Working in a hospital for war-wounded, Eboukele was able to deliver medicines to those most urgently in need, helping to save lives.
Despite the challenges and security issues, he says he enjoyed the mission so much that he extended his original contract there from the initial 6 months to 16 months.
"I was attached to the people I worked with, they were so open and ready to help despite the security situation they were living in," he said. "I was inspired by the people because they were dedicated to helping their own people. This pushed me to do more."
Having returned from Kandahar to his home base in Toronto, Eboukele reached out to the Canadian Red Cross. He was a successful applicant to work as a Red Cross delegate with the organization's new Emergency Response Unit (ERU).
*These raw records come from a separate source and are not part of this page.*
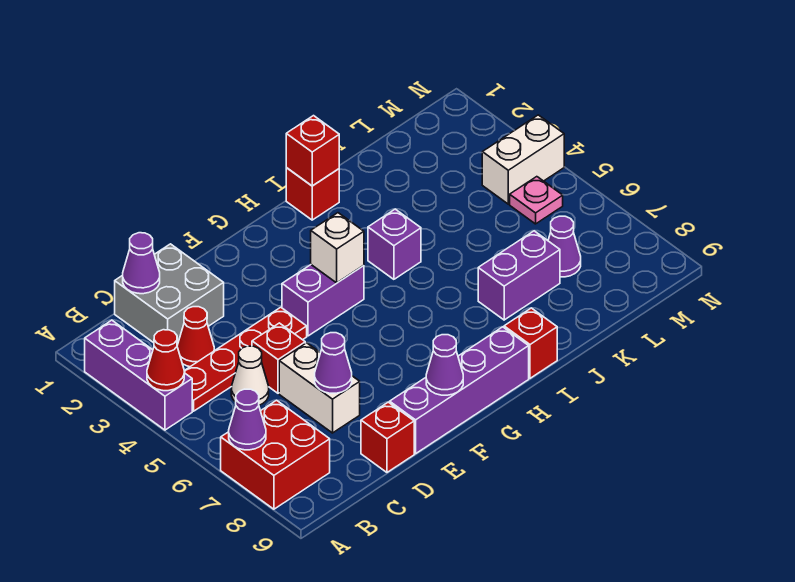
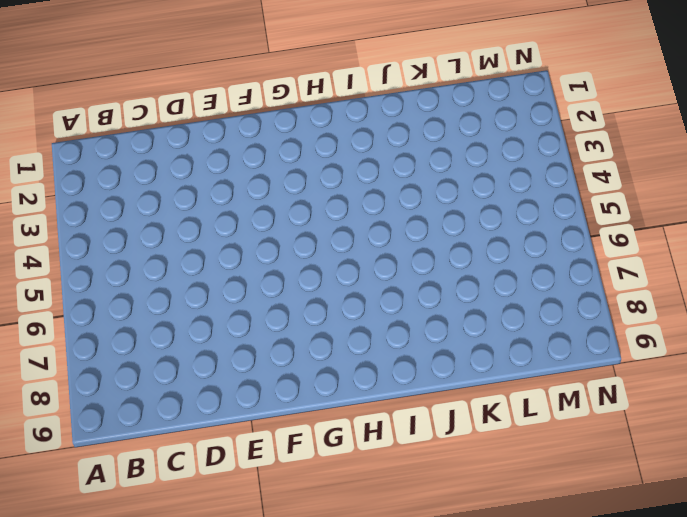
none -> purple brick A2:A4 level 1
none -> red brick A7:B8 level 1
none -> red plate B4:E4 level 1

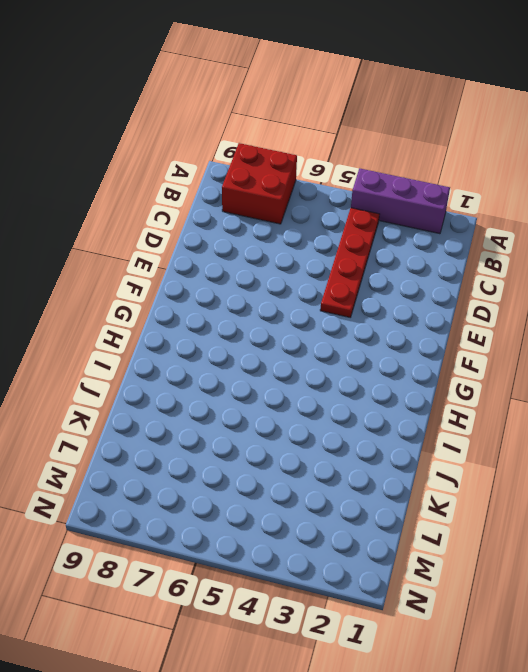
none -> grey brick C1:D2 level 1
none -> red cone C3 level 1
none -> white cone C5 level 1

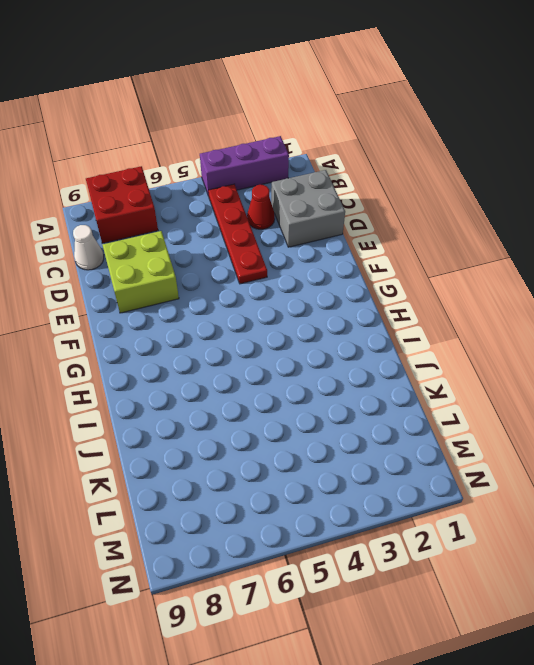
white cone C9 level 1 -> white cone C5 level 1
lime brick D7:E8 level 1 -> white brick D6:D7 level 1
none -> red brick D5 level 1
none -> red brick D9 level 1
none -> purple brick E9:H9 level 1

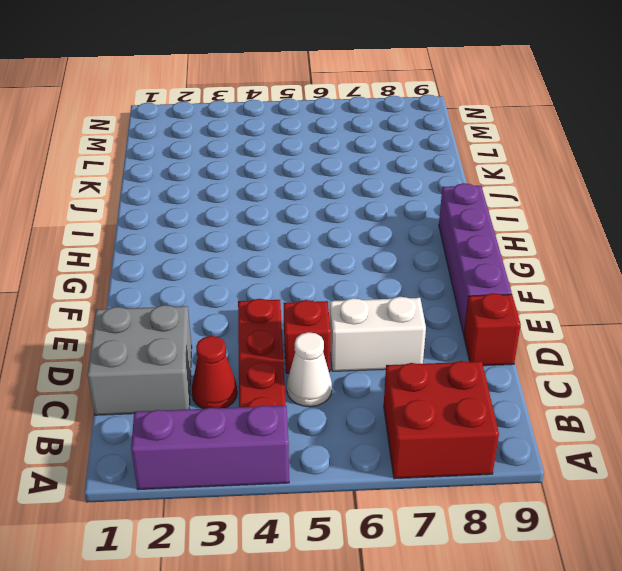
none -> purple brick F4:G4 level 1
none -> red brick I1 level 1
none -> purple brick I4 level 1

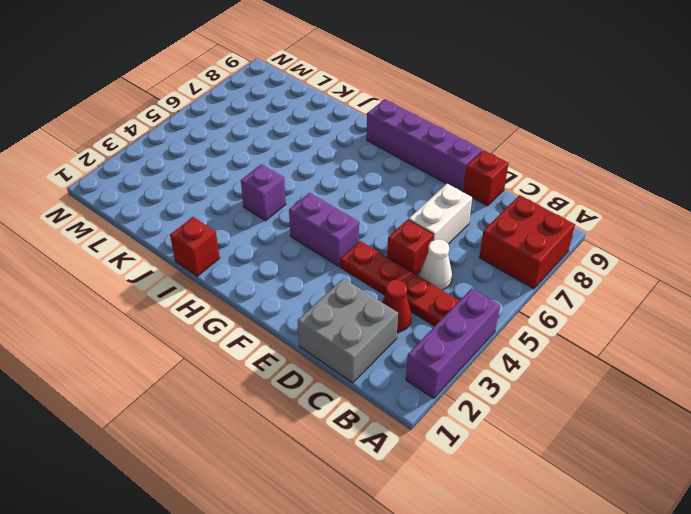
none -> red brick I9 level 1
none -> purple brick J7:K7 level 1
none -> purple cone L7 level 1

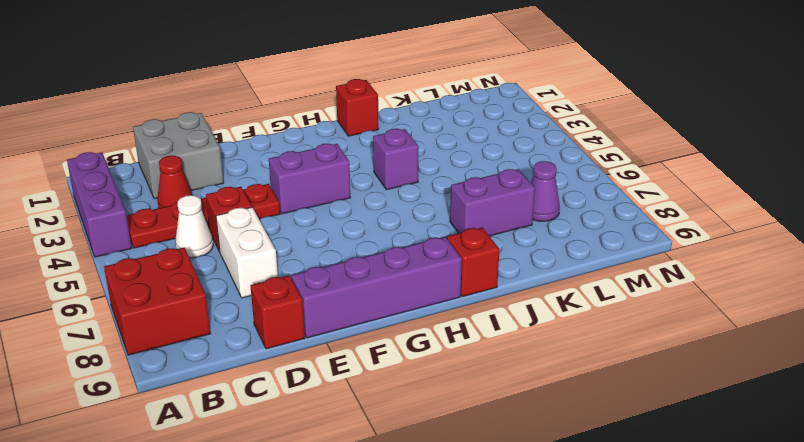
none -> white brick M4:N4 level 1
none -> pink plate M5 level 1
none -> red cone A4 level 2

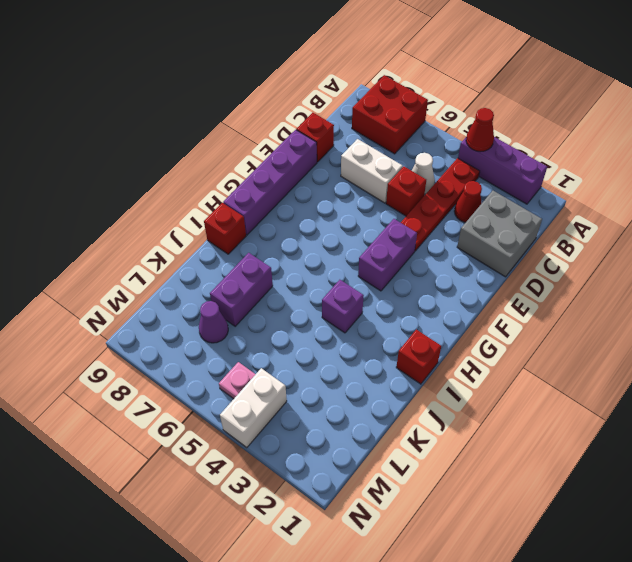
none -> purple cone A7 level 2
none -> purple cone C1 level 2
none -> purple cone D7 level 2

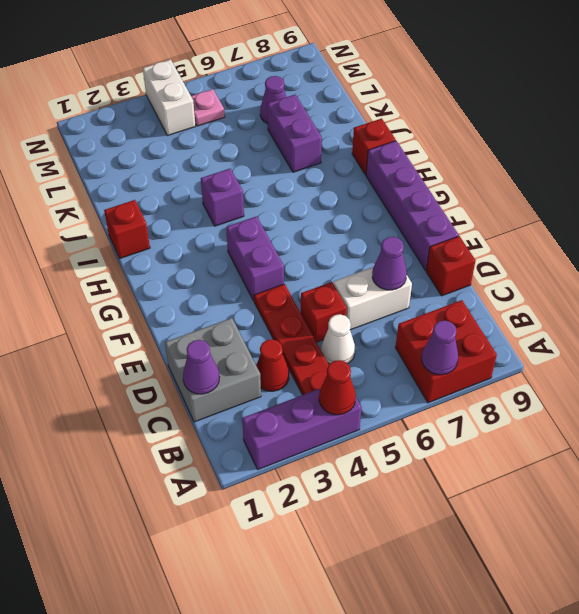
none -> purple cone F9 level 2
none -> white brick G4 level 2
none -> red brick I1 level 2

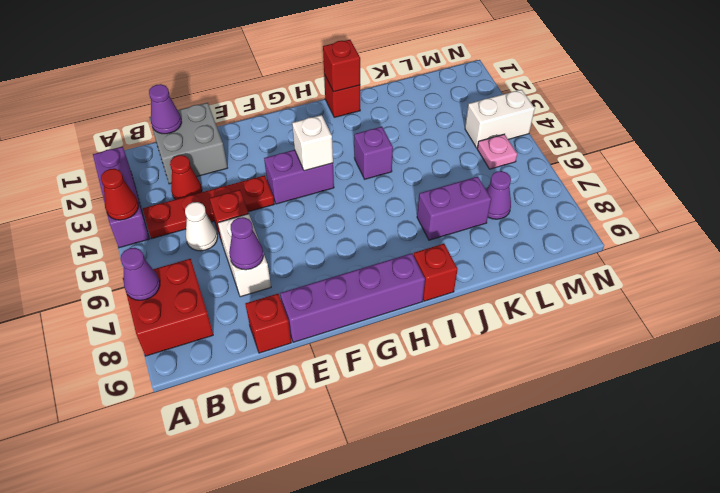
none -> purple cone F9 level 2

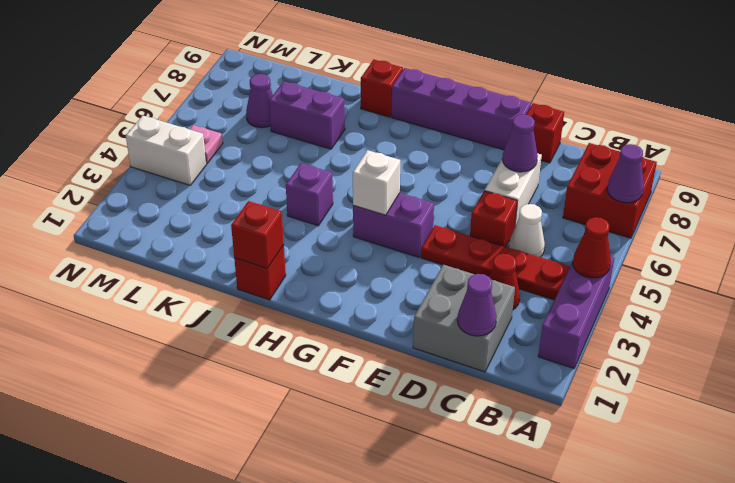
none -> purple cone F9 level 2

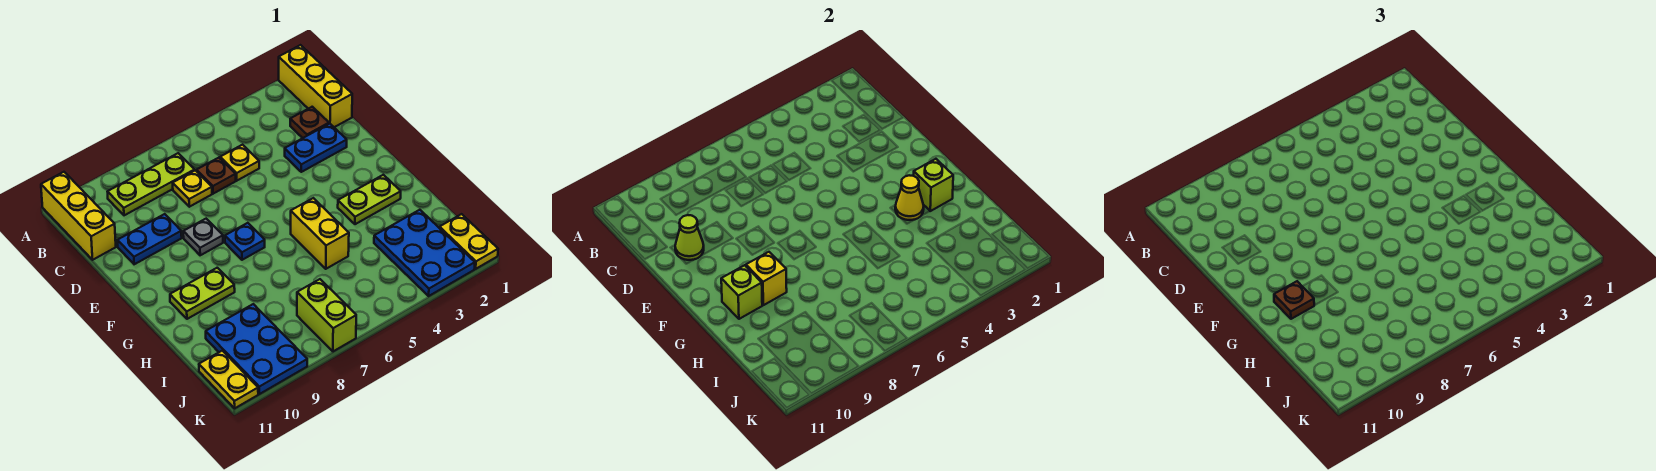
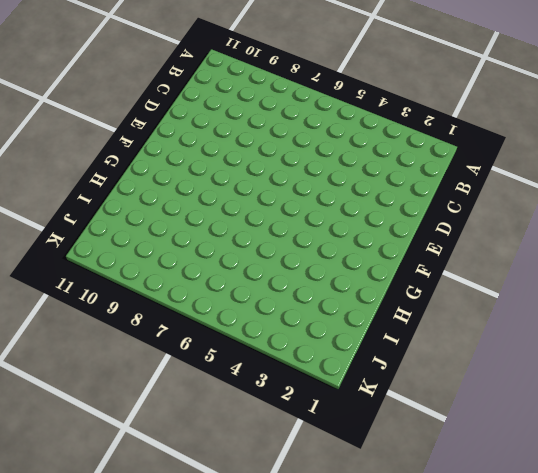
none -> yellow brick A1:C1 level 1
none -> yellow brick A11:C11 level 1
none -> lime plate B7:B9 level 1

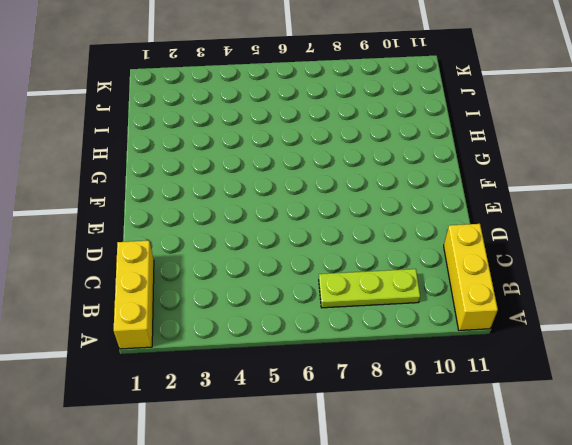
none -> brown plate C2 level 1
none -> yellow plate C5 level 1
none -> brown plate C6 level 1

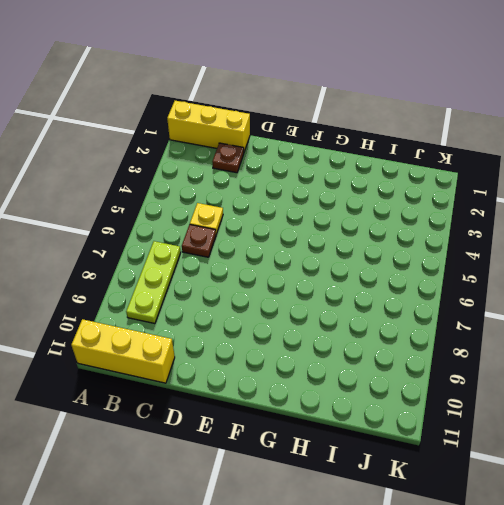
none -> yellow plate C7 level 1
none -> blue plate D2:D3 level 1
none -> blue plate D9:D10 level 1

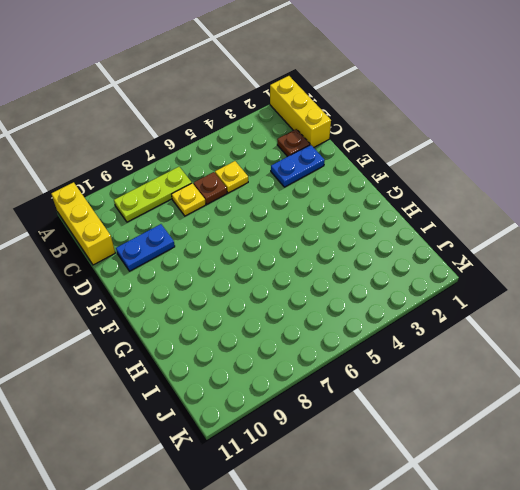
none -> grey plate E8 level 1
none -> blue plate F7 level 1
none -> lime plate G2:G3 level 1

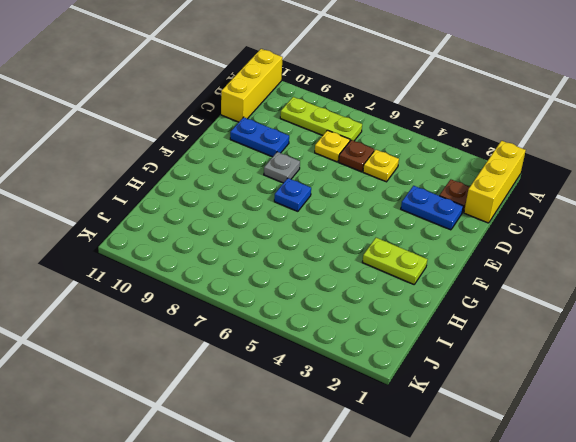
none -> yellow brick G5:H5 level 1
none -> lime plate G9:G10 level 1
none -> blue plate I2:K3 level 1

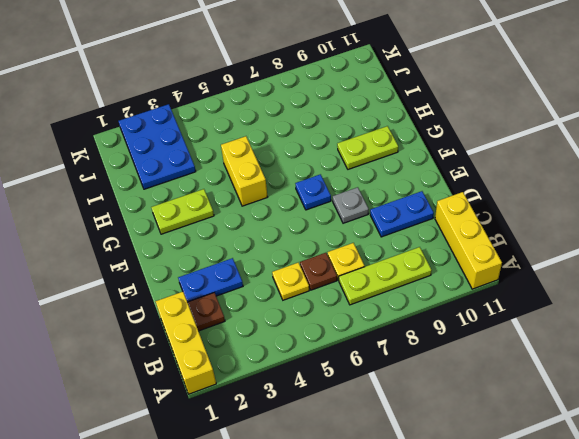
none -> blue plate I9:K10 level 1
none -> yellow plate J1:K1 level 1
none -> lime brick J7:K7 level 1

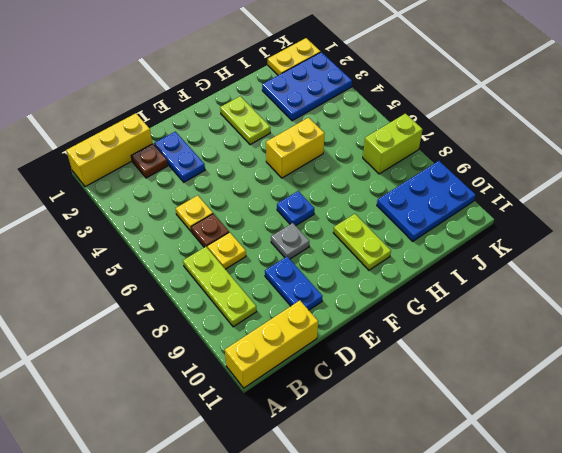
none -> yellow plate J11:K11 level 1
none -> lime cone D10 level 2
none -> lime brick G2 level 2

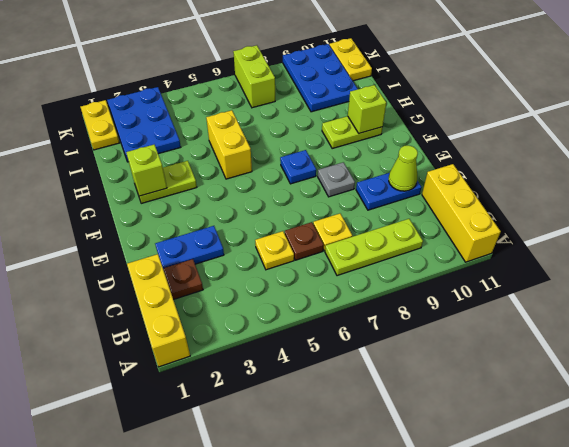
none -> yellow cone G3 level 2
none -> yellow brick G9 level 2
none -> brown plate G10 level 3

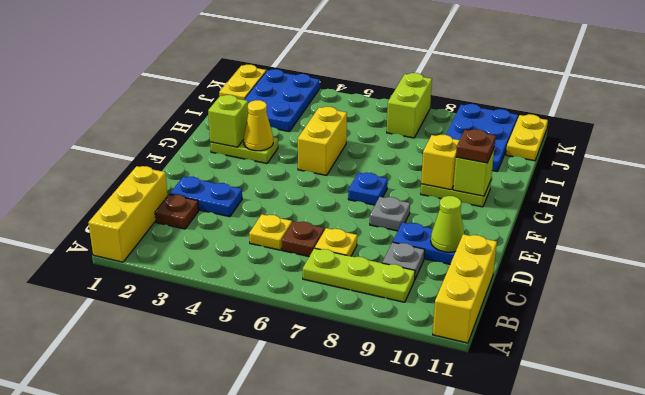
grey plate C9 level 1 -> none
Supported by the Government of Canada's First Responder Initiative, the ERU is a field hospital that can be deployed from Canada within 48 hours in times of international disaster.
The ERU is staffed with healthcare workers (including surgeons and nurses), logistics experts, technicians, communicators and administrators. And, of course, every hospital needs a pharmacist.
Eboukele's career in pharmacy began in the Ivory Coast. He completed his Master's degree in France and his PhD in Japan.
"As a pharmacist, you don't always see the impact you make from day to day," he said. "In the field you feel like every action you take is needed right away and you can see the people you are helping."